##### RECORDS #####
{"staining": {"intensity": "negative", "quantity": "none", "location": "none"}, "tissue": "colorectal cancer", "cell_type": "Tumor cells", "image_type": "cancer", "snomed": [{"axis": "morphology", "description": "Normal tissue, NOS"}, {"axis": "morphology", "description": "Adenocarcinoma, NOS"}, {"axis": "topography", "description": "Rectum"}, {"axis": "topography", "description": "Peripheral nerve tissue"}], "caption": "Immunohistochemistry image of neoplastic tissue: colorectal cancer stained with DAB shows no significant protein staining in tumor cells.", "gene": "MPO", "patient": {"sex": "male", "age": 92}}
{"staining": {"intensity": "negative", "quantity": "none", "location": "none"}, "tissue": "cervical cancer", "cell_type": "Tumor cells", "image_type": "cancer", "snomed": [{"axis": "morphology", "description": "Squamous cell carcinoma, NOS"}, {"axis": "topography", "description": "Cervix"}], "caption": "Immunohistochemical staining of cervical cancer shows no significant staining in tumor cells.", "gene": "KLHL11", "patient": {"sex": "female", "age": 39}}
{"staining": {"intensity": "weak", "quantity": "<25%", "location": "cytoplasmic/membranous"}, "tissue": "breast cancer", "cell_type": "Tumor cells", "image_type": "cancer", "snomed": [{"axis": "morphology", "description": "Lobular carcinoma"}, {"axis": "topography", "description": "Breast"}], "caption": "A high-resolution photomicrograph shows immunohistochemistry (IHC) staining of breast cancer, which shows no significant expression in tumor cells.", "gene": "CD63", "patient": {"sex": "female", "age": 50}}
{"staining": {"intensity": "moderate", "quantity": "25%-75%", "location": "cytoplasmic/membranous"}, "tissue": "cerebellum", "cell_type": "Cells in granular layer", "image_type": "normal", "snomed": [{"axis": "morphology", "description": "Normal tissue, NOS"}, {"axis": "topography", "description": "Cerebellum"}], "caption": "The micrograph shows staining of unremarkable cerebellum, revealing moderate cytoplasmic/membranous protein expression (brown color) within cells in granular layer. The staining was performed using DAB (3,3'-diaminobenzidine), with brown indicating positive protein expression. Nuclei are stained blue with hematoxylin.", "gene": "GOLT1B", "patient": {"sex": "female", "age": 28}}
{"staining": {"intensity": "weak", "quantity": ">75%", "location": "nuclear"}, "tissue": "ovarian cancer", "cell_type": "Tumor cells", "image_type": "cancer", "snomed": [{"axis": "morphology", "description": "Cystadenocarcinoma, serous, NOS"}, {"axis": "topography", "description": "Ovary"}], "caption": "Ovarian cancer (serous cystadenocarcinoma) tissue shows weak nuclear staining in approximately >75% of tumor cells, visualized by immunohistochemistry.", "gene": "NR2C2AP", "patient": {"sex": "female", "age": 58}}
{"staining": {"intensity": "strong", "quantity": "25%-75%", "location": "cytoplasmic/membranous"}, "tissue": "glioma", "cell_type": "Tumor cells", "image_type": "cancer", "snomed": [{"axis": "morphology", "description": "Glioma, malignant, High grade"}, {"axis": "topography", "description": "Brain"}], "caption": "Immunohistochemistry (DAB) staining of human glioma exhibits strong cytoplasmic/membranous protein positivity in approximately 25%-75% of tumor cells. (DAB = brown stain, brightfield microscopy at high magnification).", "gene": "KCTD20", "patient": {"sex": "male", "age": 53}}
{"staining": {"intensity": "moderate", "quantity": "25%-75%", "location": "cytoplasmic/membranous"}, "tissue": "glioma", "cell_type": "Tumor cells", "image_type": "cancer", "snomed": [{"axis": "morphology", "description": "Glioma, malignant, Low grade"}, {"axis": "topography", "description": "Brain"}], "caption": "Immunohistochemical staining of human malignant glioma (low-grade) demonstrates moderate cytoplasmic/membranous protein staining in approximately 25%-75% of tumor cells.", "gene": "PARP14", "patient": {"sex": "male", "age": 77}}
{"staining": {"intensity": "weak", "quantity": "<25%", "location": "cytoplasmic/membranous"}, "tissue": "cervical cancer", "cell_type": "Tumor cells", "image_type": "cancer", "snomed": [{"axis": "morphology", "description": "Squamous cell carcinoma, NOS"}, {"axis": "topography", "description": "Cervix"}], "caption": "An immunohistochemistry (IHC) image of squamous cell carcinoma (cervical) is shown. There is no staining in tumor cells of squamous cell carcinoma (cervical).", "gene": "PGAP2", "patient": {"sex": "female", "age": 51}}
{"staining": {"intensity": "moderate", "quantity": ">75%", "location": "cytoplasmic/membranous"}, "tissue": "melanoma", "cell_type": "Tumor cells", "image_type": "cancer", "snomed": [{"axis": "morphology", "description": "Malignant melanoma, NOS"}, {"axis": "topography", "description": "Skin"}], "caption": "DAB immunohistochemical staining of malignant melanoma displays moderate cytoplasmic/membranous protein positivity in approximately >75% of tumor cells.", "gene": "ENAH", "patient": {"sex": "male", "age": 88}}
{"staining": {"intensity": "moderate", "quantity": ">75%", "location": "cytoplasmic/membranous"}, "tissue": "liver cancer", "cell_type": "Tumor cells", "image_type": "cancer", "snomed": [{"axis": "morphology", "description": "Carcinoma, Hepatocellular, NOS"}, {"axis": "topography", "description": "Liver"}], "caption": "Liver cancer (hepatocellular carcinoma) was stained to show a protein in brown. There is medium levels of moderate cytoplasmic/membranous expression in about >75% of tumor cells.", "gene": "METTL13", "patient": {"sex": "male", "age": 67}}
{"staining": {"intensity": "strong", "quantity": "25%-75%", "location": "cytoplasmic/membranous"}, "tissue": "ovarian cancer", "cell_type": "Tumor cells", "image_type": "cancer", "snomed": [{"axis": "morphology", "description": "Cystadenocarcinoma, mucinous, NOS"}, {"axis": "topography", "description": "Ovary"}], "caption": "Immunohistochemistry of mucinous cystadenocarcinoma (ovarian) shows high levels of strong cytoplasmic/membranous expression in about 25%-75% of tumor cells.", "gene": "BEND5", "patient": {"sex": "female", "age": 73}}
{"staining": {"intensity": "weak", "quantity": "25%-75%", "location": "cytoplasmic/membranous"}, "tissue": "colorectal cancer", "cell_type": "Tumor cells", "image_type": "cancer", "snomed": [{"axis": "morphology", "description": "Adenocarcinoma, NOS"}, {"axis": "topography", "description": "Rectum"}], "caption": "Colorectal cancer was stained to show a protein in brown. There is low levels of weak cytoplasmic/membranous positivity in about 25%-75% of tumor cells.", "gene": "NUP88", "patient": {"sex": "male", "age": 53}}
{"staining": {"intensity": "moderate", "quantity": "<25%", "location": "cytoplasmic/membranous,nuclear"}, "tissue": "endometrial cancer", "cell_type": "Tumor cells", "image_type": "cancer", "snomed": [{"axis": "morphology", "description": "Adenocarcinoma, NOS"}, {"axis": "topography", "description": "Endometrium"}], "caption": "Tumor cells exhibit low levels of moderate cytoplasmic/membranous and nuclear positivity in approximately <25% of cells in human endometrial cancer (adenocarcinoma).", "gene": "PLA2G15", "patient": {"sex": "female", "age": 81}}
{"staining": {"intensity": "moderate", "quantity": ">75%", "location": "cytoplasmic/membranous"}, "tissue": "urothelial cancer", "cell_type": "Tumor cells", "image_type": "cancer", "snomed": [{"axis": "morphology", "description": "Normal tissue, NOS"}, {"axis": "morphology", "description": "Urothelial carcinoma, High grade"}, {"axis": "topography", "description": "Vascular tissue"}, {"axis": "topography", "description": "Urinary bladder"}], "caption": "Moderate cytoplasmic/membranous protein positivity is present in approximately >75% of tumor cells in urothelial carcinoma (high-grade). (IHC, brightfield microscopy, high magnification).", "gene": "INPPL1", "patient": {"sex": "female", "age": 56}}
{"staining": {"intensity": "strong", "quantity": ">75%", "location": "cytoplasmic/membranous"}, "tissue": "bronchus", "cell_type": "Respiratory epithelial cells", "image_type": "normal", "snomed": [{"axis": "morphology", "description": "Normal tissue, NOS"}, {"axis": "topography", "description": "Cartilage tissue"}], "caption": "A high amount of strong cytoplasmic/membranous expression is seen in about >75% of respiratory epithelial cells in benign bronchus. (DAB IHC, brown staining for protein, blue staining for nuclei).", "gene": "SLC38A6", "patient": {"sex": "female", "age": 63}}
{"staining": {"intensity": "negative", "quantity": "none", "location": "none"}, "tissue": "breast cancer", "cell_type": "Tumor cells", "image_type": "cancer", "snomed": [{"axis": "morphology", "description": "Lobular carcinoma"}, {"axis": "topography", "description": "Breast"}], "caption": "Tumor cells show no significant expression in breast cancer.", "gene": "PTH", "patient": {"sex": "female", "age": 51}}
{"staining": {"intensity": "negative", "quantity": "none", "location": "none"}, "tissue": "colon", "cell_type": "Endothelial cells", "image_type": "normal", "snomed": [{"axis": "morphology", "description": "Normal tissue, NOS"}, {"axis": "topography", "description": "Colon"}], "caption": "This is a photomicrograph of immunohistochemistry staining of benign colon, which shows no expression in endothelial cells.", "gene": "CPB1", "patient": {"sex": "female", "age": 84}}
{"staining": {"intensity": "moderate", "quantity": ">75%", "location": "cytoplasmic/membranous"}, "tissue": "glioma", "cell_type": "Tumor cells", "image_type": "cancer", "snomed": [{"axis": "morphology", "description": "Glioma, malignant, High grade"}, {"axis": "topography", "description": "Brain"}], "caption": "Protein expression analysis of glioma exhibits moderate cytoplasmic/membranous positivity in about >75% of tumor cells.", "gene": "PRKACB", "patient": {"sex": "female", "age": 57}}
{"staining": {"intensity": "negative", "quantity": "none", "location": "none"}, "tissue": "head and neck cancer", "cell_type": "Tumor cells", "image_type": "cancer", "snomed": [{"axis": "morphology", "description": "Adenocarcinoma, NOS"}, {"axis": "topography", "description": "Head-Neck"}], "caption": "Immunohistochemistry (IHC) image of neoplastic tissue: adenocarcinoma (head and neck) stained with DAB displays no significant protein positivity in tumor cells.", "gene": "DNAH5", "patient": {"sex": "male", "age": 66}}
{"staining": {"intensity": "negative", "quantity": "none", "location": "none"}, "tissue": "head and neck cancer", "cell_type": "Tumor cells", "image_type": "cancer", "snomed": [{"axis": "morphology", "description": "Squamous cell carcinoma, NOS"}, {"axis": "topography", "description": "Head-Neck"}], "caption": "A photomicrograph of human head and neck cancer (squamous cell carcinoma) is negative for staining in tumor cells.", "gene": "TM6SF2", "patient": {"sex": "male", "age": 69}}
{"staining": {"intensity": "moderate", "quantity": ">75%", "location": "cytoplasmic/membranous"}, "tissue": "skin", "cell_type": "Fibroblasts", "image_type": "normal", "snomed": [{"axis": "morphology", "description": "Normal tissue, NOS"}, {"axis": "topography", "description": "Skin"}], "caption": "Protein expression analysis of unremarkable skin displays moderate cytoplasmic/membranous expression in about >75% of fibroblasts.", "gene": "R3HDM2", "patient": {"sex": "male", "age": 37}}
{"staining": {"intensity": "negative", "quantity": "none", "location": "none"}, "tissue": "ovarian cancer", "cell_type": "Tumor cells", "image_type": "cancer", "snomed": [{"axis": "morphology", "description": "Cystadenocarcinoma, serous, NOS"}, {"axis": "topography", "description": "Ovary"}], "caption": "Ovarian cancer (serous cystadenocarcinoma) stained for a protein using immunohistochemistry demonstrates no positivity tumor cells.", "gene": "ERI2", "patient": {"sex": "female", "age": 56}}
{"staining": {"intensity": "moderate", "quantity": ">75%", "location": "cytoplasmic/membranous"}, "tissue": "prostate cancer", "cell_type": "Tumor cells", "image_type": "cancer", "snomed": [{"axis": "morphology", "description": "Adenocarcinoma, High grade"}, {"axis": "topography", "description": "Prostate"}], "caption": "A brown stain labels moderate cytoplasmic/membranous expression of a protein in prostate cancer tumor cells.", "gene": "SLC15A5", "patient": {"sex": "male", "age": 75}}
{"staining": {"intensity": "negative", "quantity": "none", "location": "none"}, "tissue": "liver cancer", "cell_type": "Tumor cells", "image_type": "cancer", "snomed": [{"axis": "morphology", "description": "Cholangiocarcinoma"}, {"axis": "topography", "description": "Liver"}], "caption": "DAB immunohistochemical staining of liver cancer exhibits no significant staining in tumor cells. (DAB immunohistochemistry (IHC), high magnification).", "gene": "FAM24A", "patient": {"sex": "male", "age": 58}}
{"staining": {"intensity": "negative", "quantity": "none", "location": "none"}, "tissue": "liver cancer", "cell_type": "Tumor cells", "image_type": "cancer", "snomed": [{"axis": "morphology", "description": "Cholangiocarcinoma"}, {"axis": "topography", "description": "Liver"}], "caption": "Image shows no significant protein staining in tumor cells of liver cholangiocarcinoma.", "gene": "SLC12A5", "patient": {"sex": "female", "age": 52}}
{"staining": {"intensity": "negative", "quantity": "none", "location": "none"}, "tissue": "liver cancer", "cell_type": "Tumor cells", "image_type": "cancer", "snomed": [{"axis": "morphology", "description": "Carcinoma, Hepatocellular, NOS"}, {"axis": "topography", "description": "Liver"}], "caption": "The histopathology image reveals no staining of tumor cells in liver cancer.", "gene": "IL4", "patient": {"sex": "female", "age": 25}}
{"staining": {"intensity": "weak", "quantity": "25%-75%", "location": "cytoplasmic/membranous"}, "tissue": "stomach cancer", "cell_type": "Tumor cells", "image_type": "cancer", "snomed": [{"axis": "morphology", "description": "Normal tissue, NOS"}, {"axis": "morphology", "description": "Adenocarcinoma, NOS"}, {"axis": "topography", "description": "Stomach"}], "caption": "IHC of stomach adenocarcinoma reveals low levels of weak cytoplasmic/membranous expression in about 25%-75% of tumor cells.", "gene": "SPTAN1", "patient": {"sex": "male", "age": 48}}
#####
PROBLEM DETAILS:
In the entries above, find the line holding "(serous cystadenocarcinoma) tissue" and the line holding "image of squamous"; print both of them and every line between, exactly, and nothing else.

ANSWER SPACE:
{"staining": {"intensity": "weak", "quantity": ">75%", "location": "nuclear"}, "tissue": "ovarian cancer", "cell_type": "Tumor cells", "image_type": "cancer", "snomed": [{"axis": "morphology", "description": "Cystadenocarcinoma, serous, NOS"}, {"axis": "topography", "description": "Ovary"}], "caption": "Ovarian cancer (serous cystadenocarcinoma) tissue shows weak nuclear staining in approximately >75% of tumor cells, visualized by immunohistochemistry.", "gene": "NR2C2AP", "patient": {"sex": "female", "age": 58}}
{"staining": {"intensity": "strong", "quantity": "25%-75%", "location": "cytoplasmic/membranous"}, "tissue": "glioma", "cell_type": "Tumor cells", "image_type": "cancer", "snomed": [{"axis": "morphology", "description": "Glioma, malignant, High grade"}, {"axis": "topography", "description": "Brain"}], "caption": "Immunohistochemistry (DAB) staining of human glioma exhibits strong cytoplasmic/membranous protein positivity in approximately 25%-75% of tumor cells. (DAB = brown stain, brightfield microscopy at high magnification).", "gene": "KCTD20", "patient": {"sex": "male", "age": 53}}
{"staining": {"intensity": "moderate", "quantity": "25%-75%", "location": "cytoplasmic/membranous"}, "tissue": "glioma", "cell_type": "Tumor cells", "image_type": "cancer", "snomed": [{"axis": "morphology", "description": "Glioma, malignant, Low grade"}, {"axis": "topography", "description": "Brain"}], "caption": "Immunohistochemical staining of human malignant glioma (low-grade) demonstrates moderate cytoplasmic/membranous protein staining in approximately 25%-75% of tumor cells.", "gene": "PARP14", "patient": {"sex": "male", "age": 77}}
{"staining": {"intensity": "weak", "quantity": "<25%", "location": "cytoplasmic/membranous"}, "tissue": "cervical cancer", "cell_type": "Tumor cells", "image_type": "cancer", "snomed": [{"axis": "morphology", "description": "Squamous cell carcinoma, NOS"}, {"axis": "topography", "description": "Cervix"}], "caption": "An immunohistochemistry (IHC) image of squamous cell carcinoma (cervical) is shown. There is no staining in tumor cells of squamous cell carcinoma (cervical).", "gene": "PGAP2", "patient": {"sex": "female", "age": 51}}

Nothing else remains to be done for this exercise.